Qball's Weblog
My solution for a cheap air purifier
Seeing some recent ‘fuzz’ about making your own air-purifier, for example on BigClive.com, so I decided to blog about my solution.
Some background; about 2? years ago I wanted to get an air-purifier for home. I was having a lot of issues with allergies caused by pollen. I already had a luftwäscher but this didn’t seem to help as much as I hoped, even though from its reservoirs it was clear it did remove stuff from the air. When I was looking around for one, Philips had one for sale in their webshop and on top of that: 2 for the price of one. So together with somebody else I bought 2, so I got one relatively cheap.
The air-purifier worked well, on my small-particle sensor I could see the effect immediately. All good so far.
At the blue arrow the filter was turned on, the peak was around 20µg/m³.
I looked around to getting an extra one and found that most of them where very expensive, €160 for the Philips at the time. I also found that in general the price of the filters was very high (this is maybe more important the the price of the purifier itself). So I check how much the one for the Philips one was; ~€13 in the Philips shop. That is pretty cheap and they claim it lasts for about a year. But the silly plastic case with a fan is not worth 140 euro in my opinion.
So I set out to design my own, as a fan I wanted to use a computer fan (12 or 24 V), have it controlled based on data from the small particle sensor I already had and either milled or 3d printed casing.
So I designed a 3d printable case around the filter. I am currently working on a slight updated design for a second one, might blog about that later. (I have a bigger 3d printer, so don’t have to print everything in separate parts ).
So this is how it looks, it is not very pretty as I had to print it out of many parts and ran out of same color plastic. (So some parts are spray painted).
The bottom parts holds the filter, the top part the fan + a wemos to drive it. The whole thing is powered from a 12V wall adapter.
To show it works well, this is the filter new:
And this after 3 months of use:
While it might not be so clear on the picture, the difference is significant.
The filter sits in the bottom part, sealing it self over a small cylinder extruding from the bottom:
With filter:
The top part has a same extruded cylinder but hollow sealing the filter on the top. The hole is exactly the size of the 12x12cm fan. In the side of the top part is space for a barrel plug connector. After trying a few solutions of fan, I wound up using a PWM controllable computer fan driven by a wemos.
I just stuck everything inside with double sided tape. This has now been running successfully for the past year.

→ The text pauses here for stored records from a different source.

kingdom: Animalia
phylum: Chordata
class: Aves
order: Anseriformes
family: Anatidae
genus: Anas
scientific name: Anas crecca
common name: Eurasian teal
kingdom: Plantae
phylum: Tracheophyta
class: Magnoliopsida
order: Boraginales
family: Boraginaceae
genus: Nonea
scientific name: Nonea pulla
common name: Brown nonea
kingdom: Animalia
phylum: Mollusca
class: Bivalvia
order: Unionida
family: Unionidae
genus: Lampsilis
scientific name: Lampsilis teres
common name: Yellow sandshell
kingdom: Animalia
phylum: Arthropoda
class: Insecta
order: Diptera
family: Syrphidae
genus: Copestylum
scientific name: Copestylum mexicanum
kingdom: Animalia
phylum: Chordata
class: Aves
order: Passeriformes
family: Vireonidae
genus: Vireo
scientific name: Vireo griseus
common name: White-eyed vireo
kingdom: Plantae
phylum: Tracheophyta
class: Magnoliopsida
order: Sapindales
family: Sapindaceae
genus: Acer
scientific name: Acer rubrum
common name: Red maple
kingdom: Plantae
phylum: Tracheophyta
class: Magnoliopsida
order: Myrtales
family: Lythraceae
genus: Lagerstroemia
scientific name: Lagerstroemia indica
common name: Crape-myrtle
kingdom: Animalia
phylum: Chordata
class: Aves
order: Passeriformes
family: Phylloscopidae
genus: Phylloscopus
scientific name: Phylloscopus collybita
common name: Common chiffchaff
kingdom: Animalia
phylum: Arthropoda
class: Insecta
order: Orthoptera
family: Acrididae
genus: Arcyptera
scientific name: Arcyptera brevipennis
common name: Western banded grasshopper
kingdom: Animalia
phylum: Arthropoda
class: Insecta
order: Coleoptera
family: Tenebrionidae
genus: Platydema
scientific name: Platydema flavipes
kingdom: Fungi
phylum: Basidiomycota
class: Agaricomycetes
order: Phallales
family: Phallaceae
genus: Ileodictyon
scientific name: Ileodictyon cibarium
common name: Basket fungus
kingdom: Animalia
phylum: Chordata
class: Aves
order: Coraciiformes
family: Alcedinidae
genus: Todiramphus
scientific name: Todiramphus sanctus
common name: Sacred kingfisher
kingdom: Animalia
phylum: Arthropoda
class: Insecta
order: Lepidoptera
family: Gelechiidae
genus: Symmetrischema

The costs are a lot less then buying a new one, these are the parts I used:
- ~700 gram of plastic. (€~6 )
- A 12cm computer fan. (€10 )
- A 12V power supply. (€5 )
- 12V to 3v dc-to-dc convert. (€1)
- Wemos. (€1,80)
- Barrel plug connector. (€ 0.15)
- some wires, glue and screws I had lying around.
I think this totalled at around €24. Where the fan was the most expensive part. The plastic I used back then was very cheap, I would go for a bit better now avoiding me the frustration of having to glue several parts together because of print failures. So with the filter added I was finished in less then €40 euros. €120 euro saved.
There, as always, are some improvements to make (some resolved in new version):
- Forgot to take the rubber into account on top/bottom of the filter, so the top hovered a few mm above the bottom. Solved this now by adding a small extra ring between bottom and top. Should be fixed in new version.
- The different parts are glued together. New version has less parts and uses screws to hold parts that could not be merged together.
- The fan makes a bit of a whining noise at some rpms, these should be avoided.
- Allow remote override of current setpoint.
- A fan with a bit more static pressure.